I am there's others. But is it off the top of my head.

Maybe you should start a new message thread on this topic alone so we can start a more complete list.

podsart profile image
podsart in reply to cesanon

Thanks

Tall_Allen profile image
Tall_Allen in reply to cesanon

It is not available in Australia, Germany or at UCSF. The DCFPyL PET scan is only available in open clinical trials in a few places. Whether one qualifies depends on your clinical situation. There are often charges.
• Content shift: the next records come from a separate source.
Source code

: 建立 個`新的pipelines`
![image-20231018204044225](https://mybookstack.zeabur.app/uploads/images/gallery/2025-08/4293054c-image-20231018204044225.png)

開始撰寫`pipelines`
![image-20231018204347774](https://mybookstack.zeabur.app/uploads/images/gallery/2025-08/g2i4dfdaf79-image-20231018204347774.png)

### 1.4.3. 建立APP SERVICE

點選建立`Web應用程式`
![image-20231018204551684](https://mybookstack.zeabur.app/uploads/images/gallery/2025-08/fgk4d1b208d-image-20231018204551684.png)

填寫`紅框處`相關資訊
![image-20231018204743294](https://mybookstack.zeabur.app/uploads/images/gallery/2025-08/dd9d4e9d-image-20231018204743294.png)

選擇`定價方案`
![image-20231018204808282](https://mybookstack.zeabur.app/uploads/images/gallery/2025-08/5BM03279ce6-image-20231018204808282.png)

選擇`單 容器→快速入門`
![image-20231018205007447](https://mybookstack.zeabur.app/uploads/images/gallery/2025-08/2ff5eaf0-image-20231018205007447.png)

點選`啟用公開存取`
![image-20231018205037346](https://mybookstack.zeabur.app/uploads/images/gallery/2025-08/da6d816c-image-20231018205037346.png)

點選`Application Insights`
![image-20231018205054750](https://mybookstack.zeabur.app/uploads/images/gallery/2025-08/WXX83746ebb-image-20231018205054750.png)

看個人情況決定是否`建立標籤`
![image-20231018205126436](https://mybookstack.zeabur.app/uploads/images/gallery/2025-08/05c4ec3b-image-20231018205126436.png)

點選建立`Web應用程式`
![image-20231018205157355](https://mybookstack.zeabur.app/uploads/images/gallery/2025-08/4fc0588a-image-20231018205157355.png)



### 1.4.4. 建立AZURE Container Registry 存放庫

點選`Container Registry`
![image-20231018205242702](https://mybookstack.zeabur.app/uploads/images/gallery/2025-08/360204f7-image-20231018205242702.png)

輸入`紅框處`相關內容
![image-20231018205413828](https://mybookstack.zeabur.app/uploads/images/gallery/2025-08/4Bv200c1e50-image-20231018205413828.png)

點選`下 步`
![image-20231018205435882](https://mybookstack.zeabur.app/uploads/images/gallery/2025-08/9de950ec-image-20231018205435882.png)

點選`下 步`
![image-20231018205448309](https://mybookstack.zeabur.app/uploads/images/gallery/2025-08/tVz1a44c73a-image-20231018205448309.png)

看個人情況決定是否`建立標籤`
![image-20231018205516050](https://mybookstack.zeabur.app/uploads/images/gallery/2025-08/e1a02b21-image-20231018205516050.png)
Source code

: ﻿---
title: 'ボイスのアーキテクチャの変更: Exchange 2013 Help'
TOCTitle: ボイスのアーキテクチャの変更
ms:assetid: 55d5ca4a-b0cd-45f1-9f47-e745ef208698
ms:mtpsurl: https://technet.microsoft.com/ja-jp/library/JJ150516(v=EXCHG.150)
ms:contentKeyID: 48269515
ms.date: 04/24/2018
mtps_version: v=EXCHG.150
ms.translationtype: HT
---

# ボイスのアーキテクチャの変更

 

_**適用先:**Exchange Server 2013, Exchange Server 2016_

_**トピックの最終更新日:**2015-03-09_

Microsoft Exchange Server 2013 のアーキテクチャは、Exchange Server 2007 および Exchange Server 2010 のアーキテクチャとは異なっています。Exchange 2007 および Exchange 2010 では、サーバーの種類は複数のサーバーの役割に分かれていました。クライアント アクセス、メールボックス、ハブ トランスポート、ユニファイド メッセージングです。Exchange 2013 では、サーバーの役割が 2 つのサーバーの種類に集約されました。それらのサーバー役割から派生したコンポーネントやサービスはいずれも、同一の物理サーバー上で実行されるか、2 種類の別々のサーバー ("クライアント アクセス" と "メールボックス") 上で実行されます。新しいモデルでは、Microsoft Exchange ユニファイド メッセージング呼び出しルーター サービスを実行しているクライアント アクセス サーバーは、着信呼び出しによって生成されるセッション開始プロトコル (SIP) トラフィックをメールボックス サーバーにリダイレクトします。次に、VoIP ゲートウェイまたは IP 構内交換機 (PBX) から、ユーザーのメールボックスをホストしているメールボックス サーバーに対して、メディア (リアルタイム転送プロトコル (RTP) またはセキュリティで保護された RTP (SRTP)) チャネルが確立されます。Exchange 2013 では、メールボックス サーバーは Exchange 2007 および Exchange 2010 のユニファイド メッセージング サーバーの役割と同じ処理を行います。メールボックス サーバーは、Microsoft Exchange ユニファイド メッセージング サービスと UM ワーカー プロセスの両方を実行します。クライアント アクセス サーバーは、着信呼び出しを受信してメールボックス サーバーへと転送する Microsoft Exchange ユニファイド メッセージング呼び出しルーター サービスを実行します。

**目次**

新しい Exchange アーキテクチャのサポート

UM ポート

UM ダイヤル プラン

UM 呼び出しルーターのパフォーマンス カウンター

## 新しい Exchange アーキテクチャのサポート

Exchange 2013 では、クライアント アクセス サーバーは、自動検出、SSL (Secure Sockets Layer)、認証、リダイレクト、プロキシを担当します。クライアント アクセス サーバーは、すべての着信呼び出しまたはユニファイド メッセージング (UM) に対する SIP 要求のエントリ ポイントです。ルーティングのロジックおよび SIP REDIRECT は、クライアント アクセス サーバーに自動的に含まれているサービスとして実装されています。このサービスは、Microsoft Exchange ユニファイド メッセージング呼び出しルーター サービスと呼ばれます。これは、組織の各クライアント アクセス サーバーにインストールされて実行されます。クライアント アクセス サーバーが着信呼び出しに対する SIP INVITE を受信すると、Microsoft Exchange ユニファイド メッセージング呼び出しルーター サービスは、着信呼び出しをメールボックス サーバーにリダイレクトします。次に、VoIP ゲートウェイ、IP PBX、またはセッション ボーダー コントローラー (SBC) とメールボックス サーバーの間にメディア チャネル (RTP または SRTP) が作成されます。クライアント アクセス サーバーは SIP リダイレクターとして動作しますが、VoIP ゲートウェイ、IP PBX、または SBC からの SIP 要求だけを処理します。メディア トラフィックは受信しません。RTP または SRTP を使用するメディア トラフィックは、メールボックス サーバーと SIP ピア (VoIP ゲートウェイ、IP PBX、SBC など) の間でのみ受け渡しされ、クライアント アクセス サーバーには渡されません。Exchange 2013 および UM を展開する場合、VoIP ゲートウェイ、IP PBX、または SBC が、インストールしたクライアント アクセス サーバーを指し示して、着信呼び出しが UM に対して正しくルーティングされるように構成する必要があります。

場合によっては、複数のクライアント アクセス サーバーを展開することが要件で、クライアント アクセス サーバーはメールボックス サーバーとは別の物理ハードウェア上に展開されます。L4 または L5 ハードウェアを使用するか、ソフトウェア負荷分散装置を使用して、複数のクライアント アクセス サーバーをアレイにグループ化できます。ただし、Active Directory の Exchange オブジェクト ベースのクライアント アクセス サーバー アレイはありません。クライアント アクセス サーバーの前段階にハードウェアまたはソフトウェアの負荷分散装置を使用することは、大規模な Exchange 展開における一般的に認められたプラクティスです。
Here's a complete list:

clinicaltrials.gov/ct2/resu...

It is free at NIH. They have added the restriction that recurrent PSA must be over 0.5 (not just 0.2) post-prostatectomy and the waiting list is over 2 months.

cesanon profile image
cesanon in reply to Tall_Allen

Tall Allen

Was I mistaking another type of psma scan for DCFPyL pmsa scan?

Tall_Allen profile image
Tall_Allen in reply to cesanon

Yes - the Ga-68-PSMA-11 PET scan, which is not quite as accurate at lower PSAs. The F18 PSMA-based scans are more accurate. DCFPyL was developed at Johns Hopkins. There was a large multi-institutional clinical trial (OSPREY) for which we are awaiting results. Hopefully, FDA approval will follow. There is a new F18 PSMA-based scan called F18-PSMA-1007 that may prove to be even better because it is not urine-excreted. It is in clinical trials in Germany and elsewhere.

cesanon profile image
cesanon in reply to Tall_Allen

Tall Allen

F18-PSMA-1007 sounds very interesting. If not excreted by kidney, is it excreted by liver?

Where in Germany is it being trialed?

Tall_Allen profile image
Tall_Allen in reply to cesanon

Yes, the liver mostly. Avoids masking the urinary area.

Here's some more info about it:

pcnrv.blogspot.com/2018/07/...

It was tested at Heidelberg, Technical University Munich and German Cancer Research Center.